### WHAT YOU ARE ASKED TO DO
For the records below, copy exactly the span that begins at the line containing "hfov_deg: 57.1" and stops after the line containing "focal_mm: 20.9", minus any pictures.

### SOURCE DATA
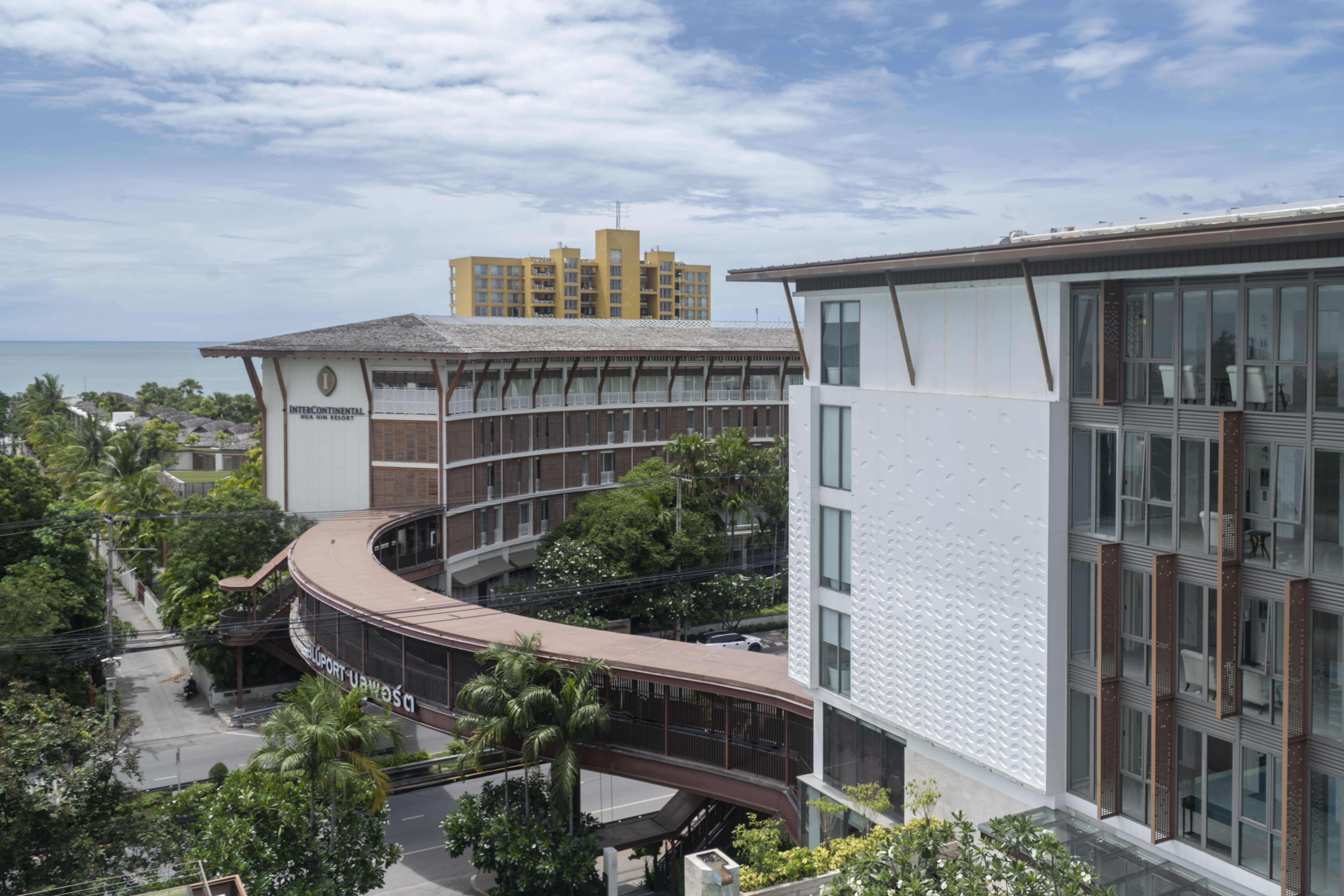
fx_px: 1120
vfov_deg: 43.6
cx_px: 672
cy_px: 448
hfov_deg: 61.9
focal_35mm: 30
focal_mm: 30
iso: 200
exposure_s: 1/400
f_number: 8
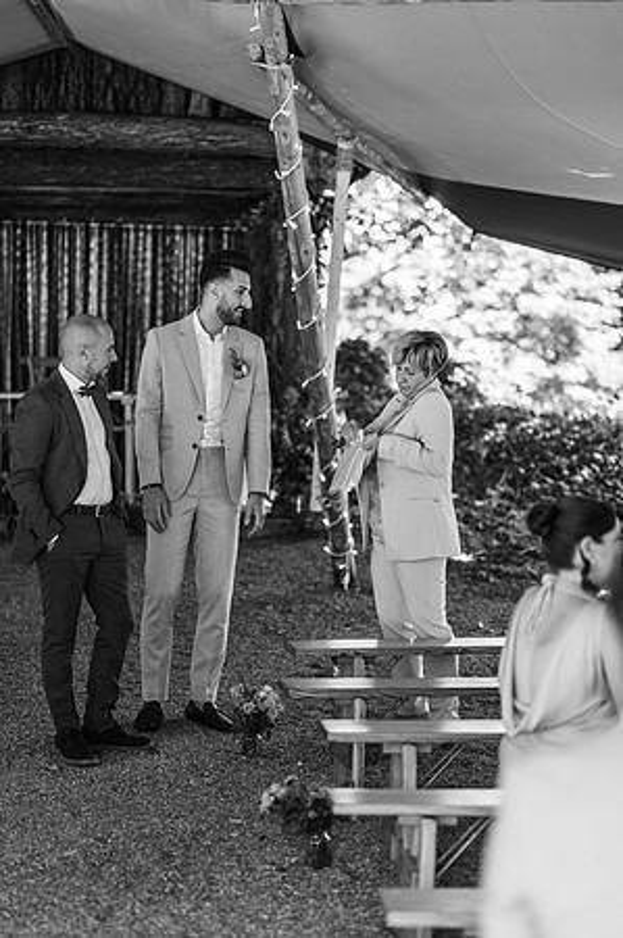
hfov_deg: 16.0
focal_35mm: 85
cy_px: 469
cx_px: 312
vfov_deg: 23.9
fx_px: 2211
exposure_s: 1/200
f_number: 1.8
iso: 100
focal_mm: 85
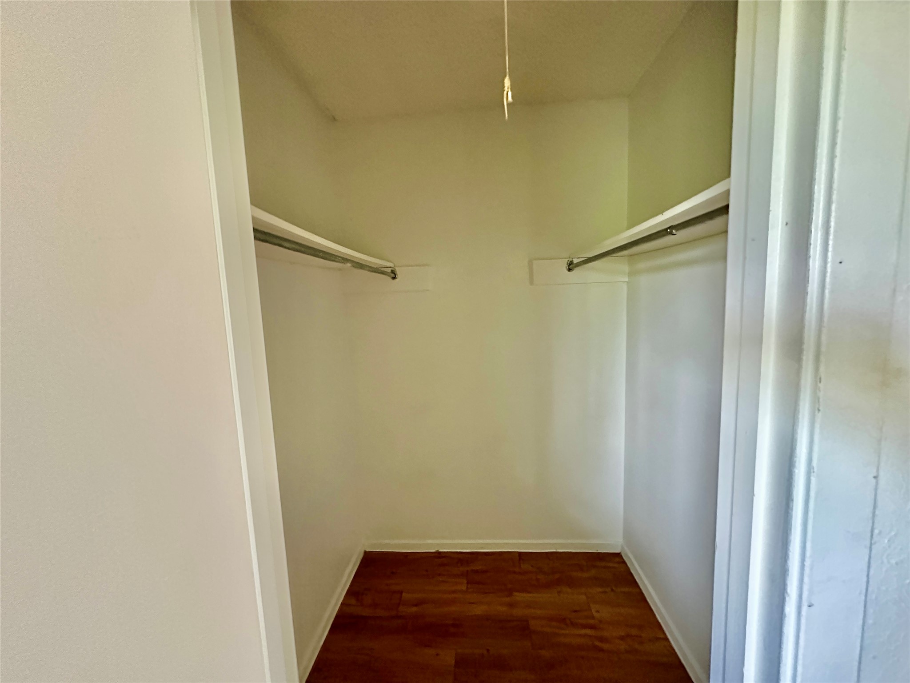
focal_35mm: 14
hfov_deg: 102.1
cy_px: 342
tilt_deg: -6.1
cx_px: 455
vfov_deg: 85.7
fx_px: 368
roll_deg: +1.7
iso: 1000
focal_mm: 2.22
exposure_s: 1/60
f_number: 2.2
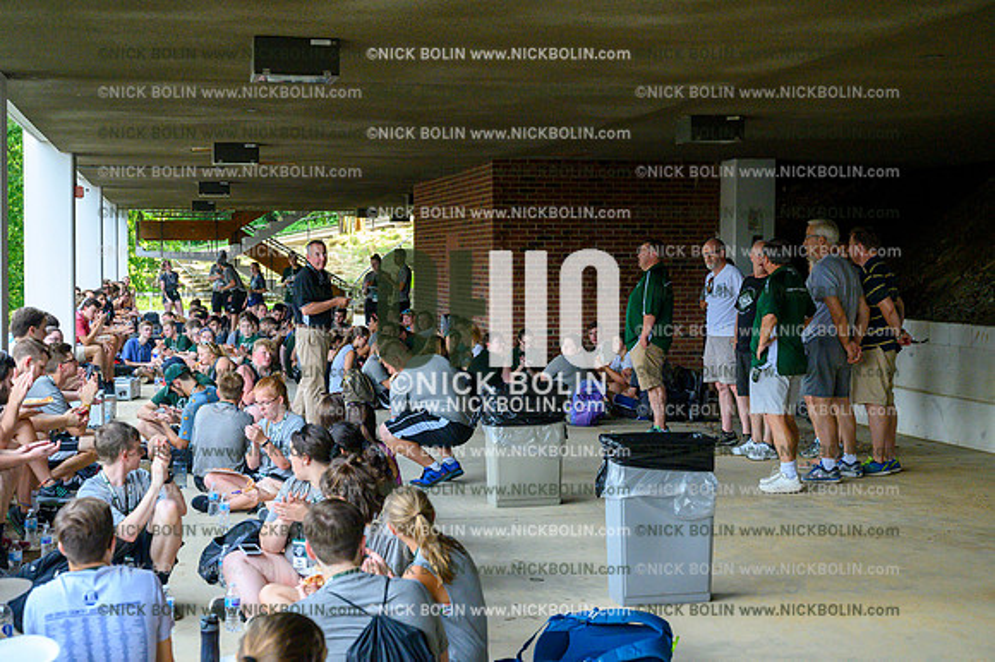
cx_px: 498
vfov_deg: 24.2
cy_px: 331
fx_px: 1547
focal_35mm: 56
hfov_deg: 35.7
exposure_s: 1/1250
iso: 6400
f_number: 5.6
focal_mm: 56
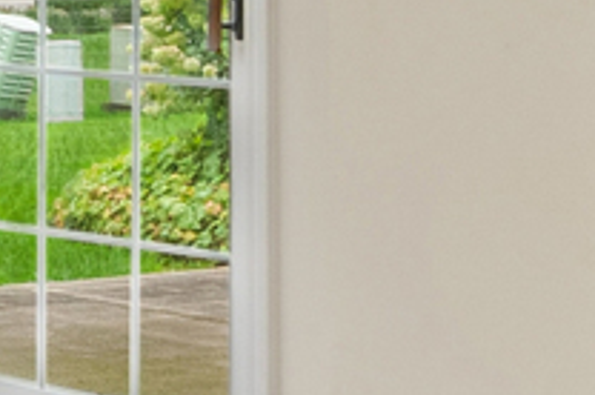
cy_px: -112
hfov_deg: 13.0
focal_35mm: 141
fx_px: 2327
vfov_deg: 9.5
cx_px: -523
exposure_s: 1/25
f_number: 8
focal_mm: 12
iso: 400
==
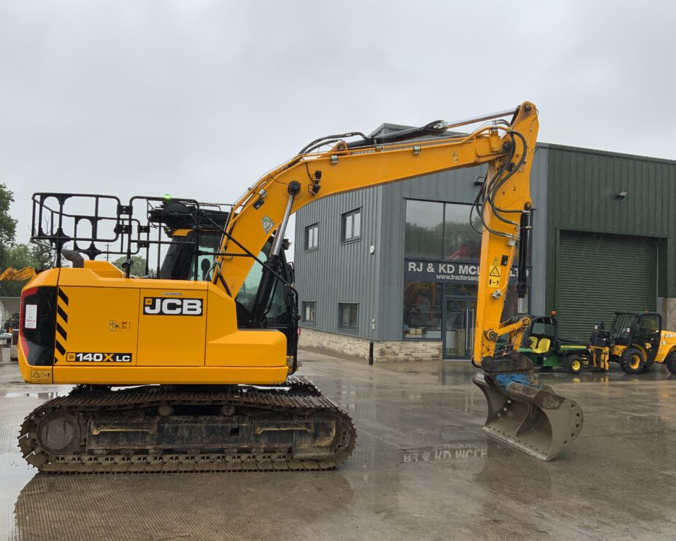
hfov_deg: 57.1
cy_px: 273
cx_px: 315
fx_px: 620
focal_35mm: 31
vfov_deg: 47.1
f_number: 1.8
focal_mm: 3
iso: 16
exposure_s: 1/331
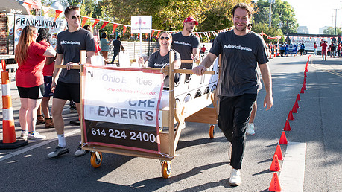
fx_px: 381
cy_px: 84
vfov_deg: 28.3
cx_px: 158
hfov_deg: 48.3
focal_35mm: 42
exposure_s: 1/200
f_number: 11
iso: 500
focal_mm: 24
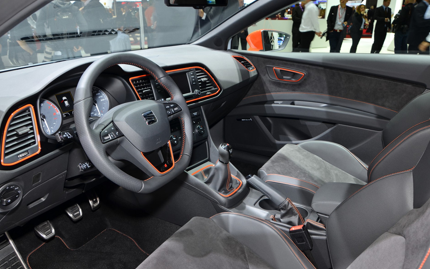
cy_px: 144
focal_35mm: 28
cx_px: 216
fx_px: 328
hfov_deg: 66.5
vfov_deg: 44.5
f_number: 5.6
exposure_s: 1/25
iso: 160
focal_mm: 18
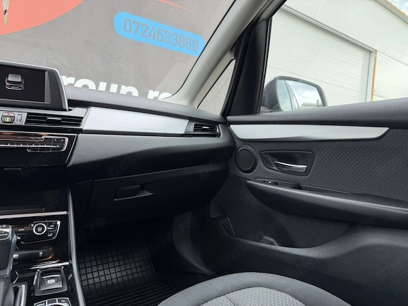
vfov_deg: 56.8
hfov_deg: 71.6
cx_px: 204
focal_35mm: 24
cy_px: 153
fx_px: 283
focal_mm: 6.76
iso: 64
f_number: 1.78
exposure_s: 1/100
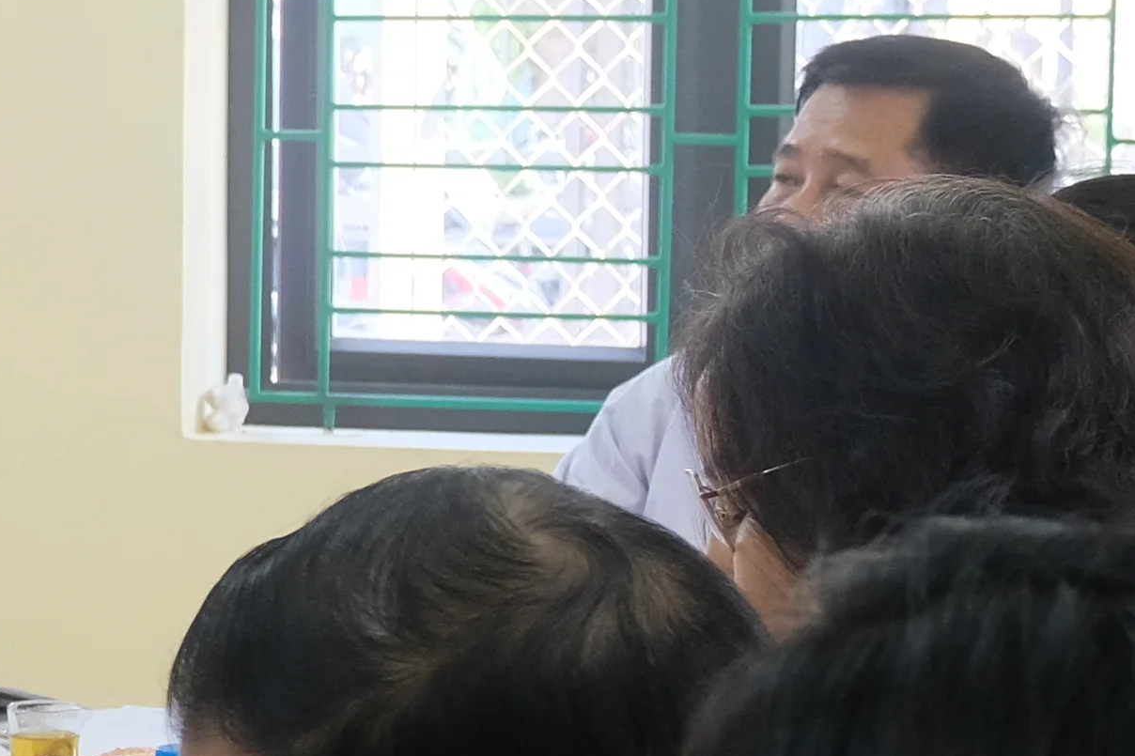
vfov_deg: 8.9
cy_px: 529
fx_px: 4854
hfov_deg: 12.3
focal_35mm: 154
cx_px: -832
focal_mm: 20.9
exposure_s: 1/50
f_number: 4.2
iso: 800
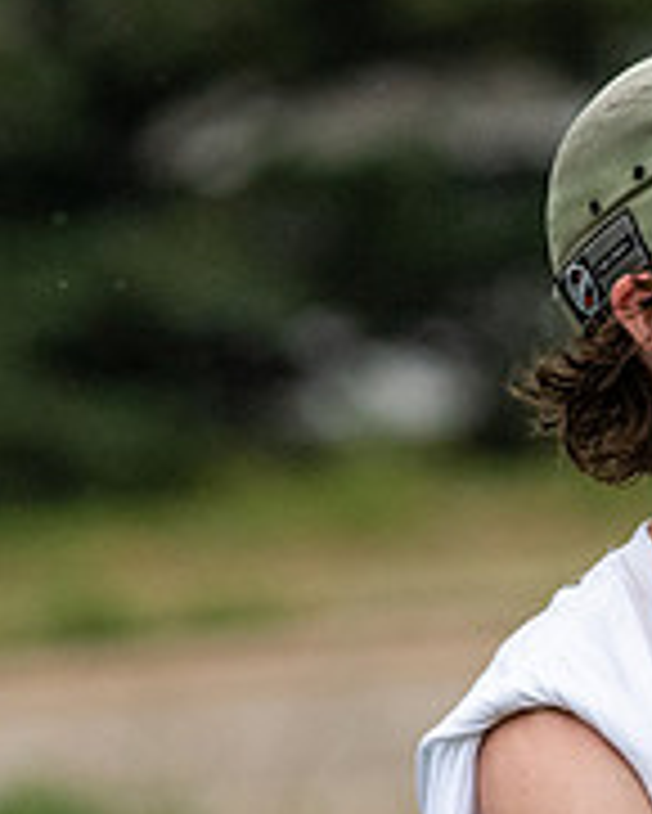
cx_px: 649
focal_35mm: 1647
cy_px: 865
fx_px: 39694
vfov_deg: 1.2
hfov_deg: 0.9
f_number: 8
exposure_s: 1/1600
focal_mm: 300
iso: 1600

### WRITTEN RESPONSE
hfov_deg: 57.1
cy_px: 273
cx_px: 315
fx_px: 620
focal_35mm: 31
vfov_deg: 47.1
f_number: 1.8
focal_mm: 3
iso: 16
exposure_s: 1/331
fx_px: 381
cy_px: 84
vfov_deg: 28.3
cx_px: 158
hfov_deg: 48.3
focal_35mm: 42
exposure_s: 1/200
f_number: 11
iso: 500
focal_mm: 24
cy_px: 144
focal_35mm: 28
cx_px: 216
fx_px: 328
hfov_deg: 66.5
vfov_deg: 44.5
f_number: 5.6
exposure_s: 1/25
iso: 160
focal_mm: 18
vfov_deg: 56.8
hfov_deg: 71.6
cx_px: 204
focal_35mm: 24
cy_px: 153
fx_px: 283
focal_mm: 6.76
iso: 64
f_number: 1.78
exposure_s: 1/100
vfov_deg: 8.9
cy_px: 529
fx_px: 4854
hfov_deg: 12.3
focal_35mm: 154
cx_px: -832
focal_mm: 20.9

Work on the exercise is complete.